» Excerpt to read:
Who cares, silly question with so little opera behind his name


----------



## Mandryka (Feb 22, 2013)

Anyone like Le Martyre de St. Sébastien? 


I’ve very much enjoyed the spooky Pélleas in the opera house apart from one thing: the doctor scene.


----------



## level82rat (Jun 20, 2019)

A better question is whether opera as a form can even be well-composed


----------



## Mandryka (Feb 22, 2013)

level82rat said:


> A better question is whether opera as a form can even be well-composed


Yes it can. Think of Stockhausen's use of formula composition in the Licht cycle. And at a more chunked up level, the structure of Wozzeck and Grimes.


----------



## juliante (Jun 7, 2013)

Like most of Debussy...i can't make my mind up. When i am in the right mood i can find his orchestral music transportative... but yesterday i revisited Prelude...faune and felt like i was just listeninig to some nice incidental film music.


----------



## Bulldog (Nov 21, 2013)

Given that there are 4 negative options and only 1 positive, this is a biased poll.


----------



## annaw (May 4, 2019)

» Input data:
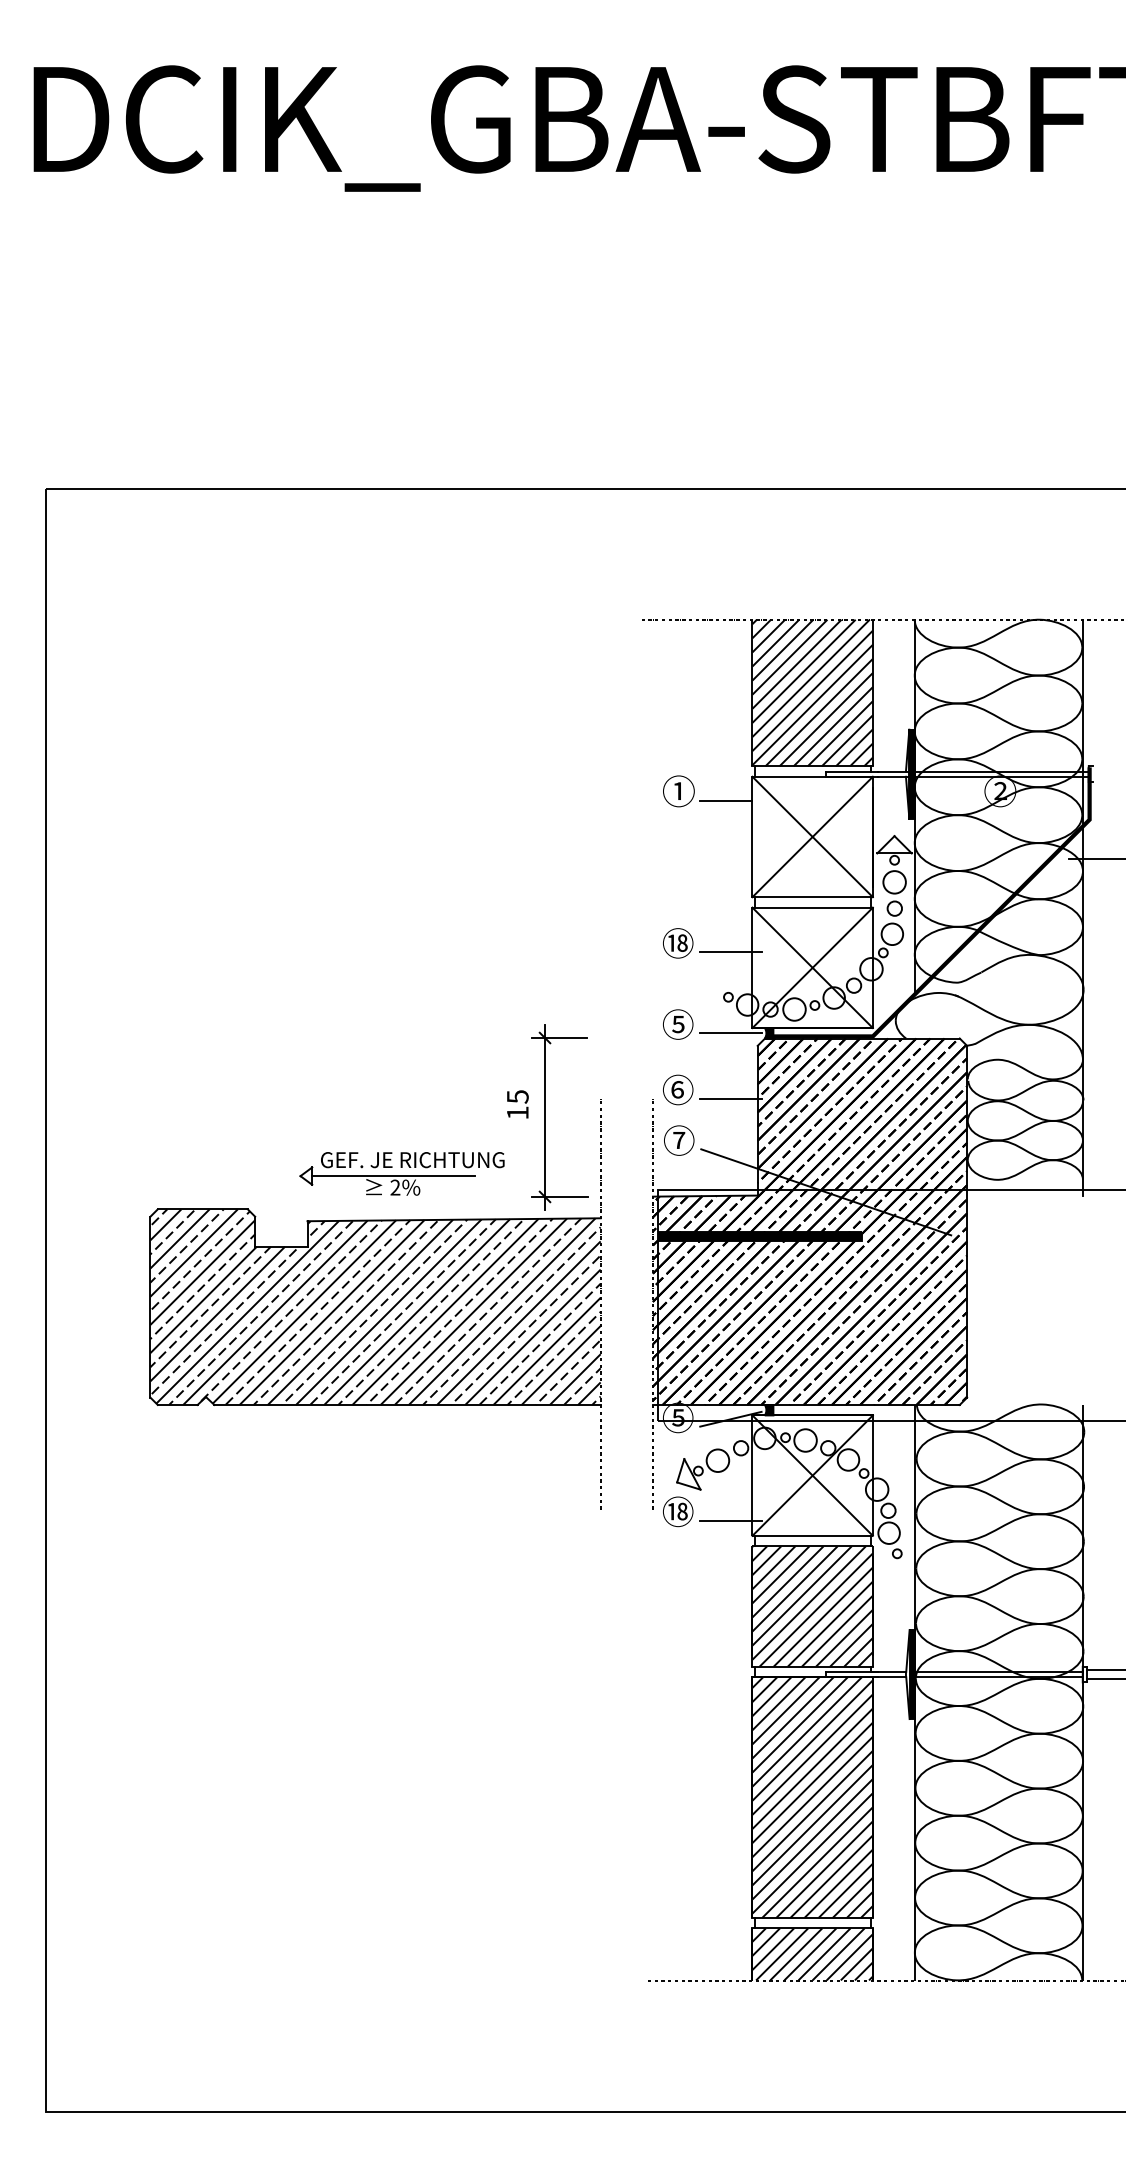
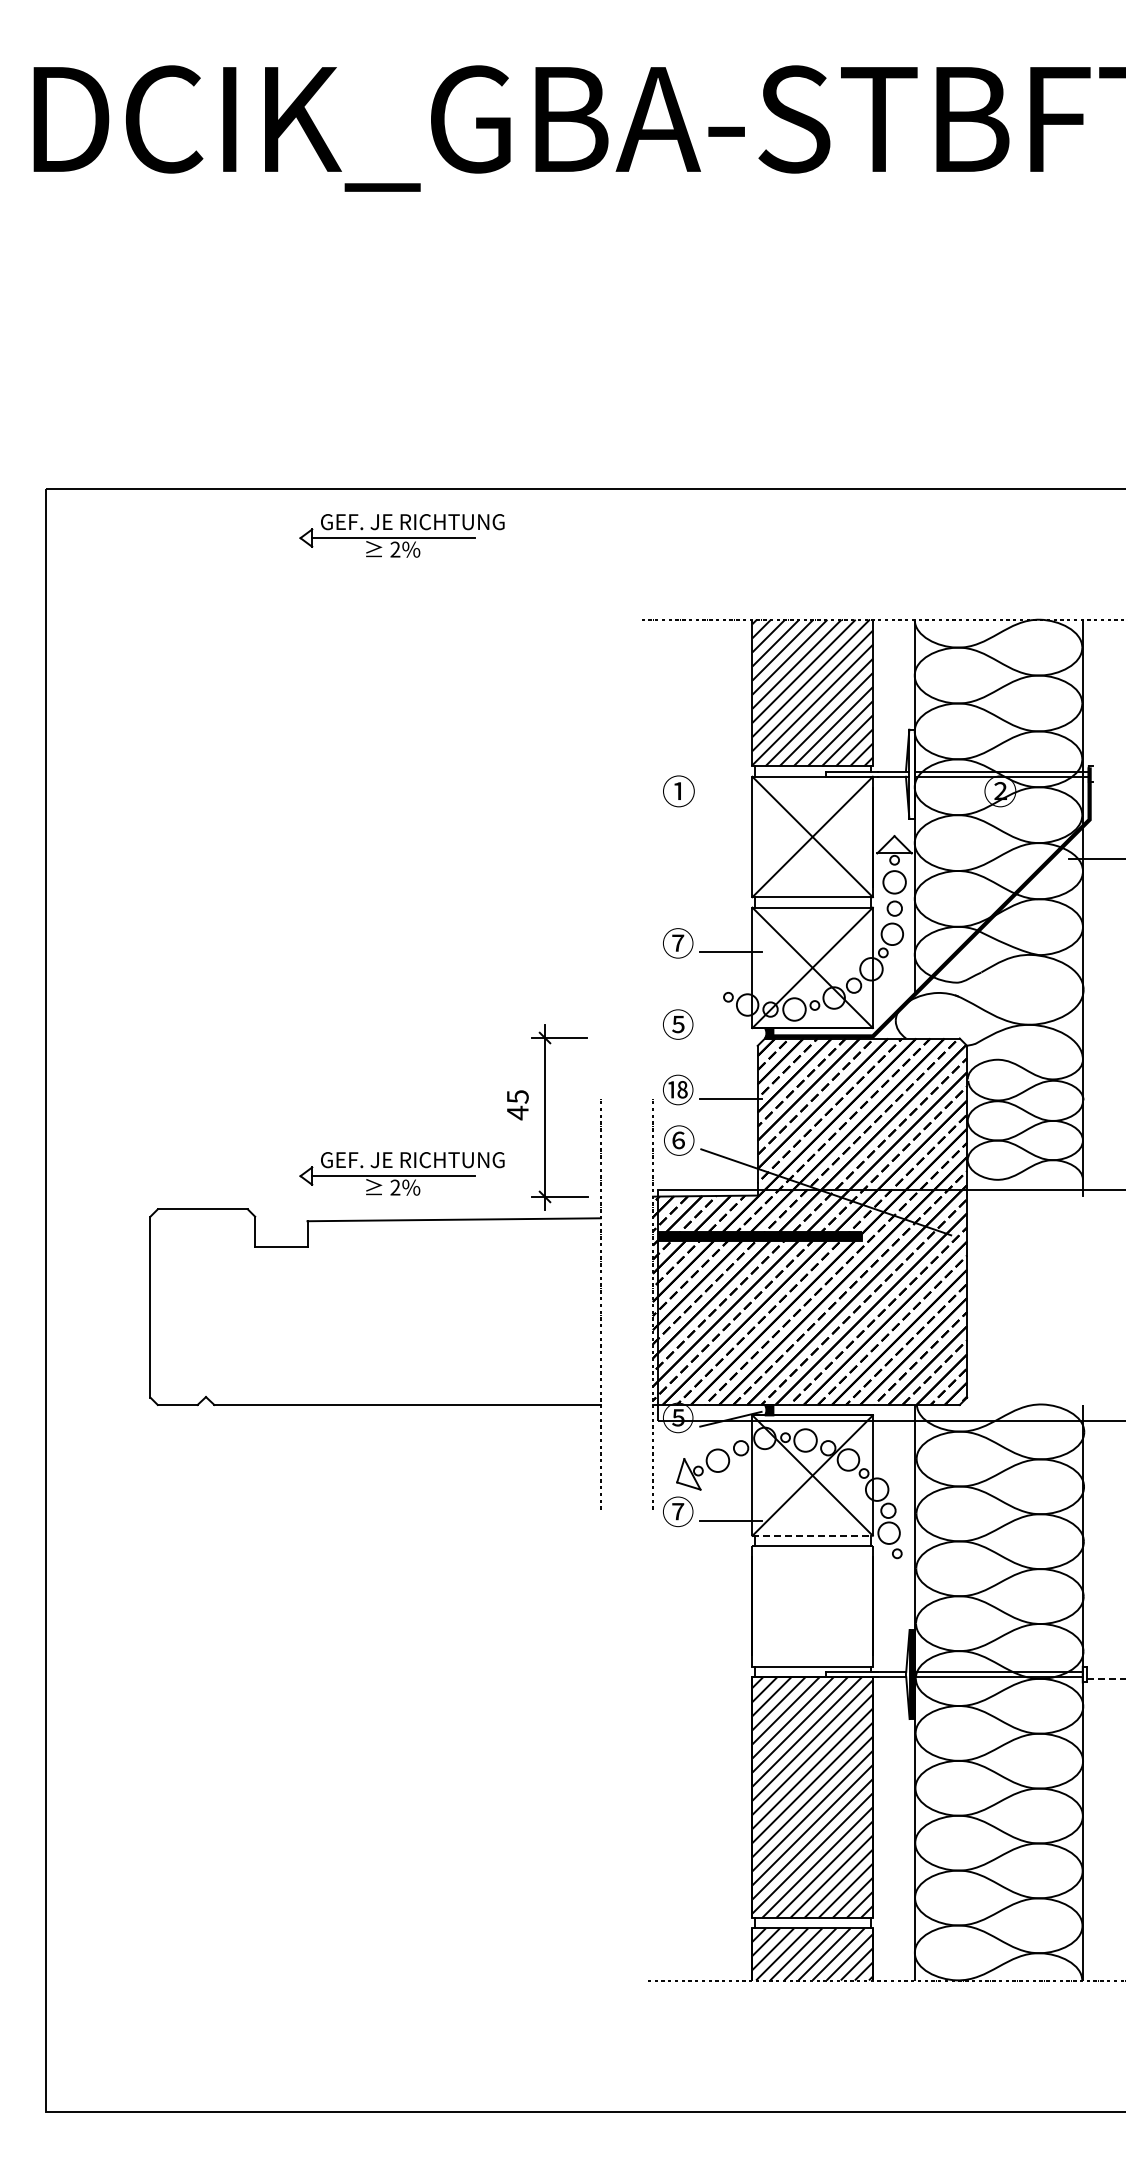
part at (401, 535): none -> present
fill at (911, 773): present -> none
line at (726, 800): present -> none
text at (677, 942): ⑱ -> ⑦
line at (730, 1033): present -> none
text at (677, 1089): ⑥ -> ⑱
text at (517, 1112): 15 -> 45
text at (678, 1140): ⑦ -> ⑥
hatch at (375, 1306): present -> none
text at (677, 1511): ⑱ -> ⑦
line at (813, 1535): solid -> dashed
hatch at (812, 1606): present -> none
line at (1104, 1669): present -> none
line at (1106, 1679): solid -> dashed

» Jobs:
**A)** In the Debussy thread, rewrite the part that begins with "Like most of" and ends with "incidental film music.", renaming "orchestral" as "chamber".
**B)** Extract every line of the records that lists a difference between the two drawings, unchanged, and leave out the pictures.

» Completed exercise:
**A)**
Like most of Debussy...i can't make my mind up. When i am in the right mood i can find his chamber music transportative... but yesterday i revisited Prelude...faune and felt like i was just listeninig to some nice incidental film music.

**B)**
part at (401, 535): none -> present
fill at (911, 773): present -> none
line at (726, 800): present -> none
text at (677, 942): ⑱ -> ⑦
line at (730, 1033): present -> none
text at (677, 1089): ⑥ -> ⑱
text at (517, 1112): 15 -> 45
text at (678, 1140): ⑦ -> ⑥
hatch at (375, 1306): present -> none
text at (677, 1511): ⑱ -> ⑦
line at (813, 1535): solid -> dashed
hatch at (812, 1606): present -> none
line at (1104, 1669): present -> none
line at (1106, 1679): solid -> dashed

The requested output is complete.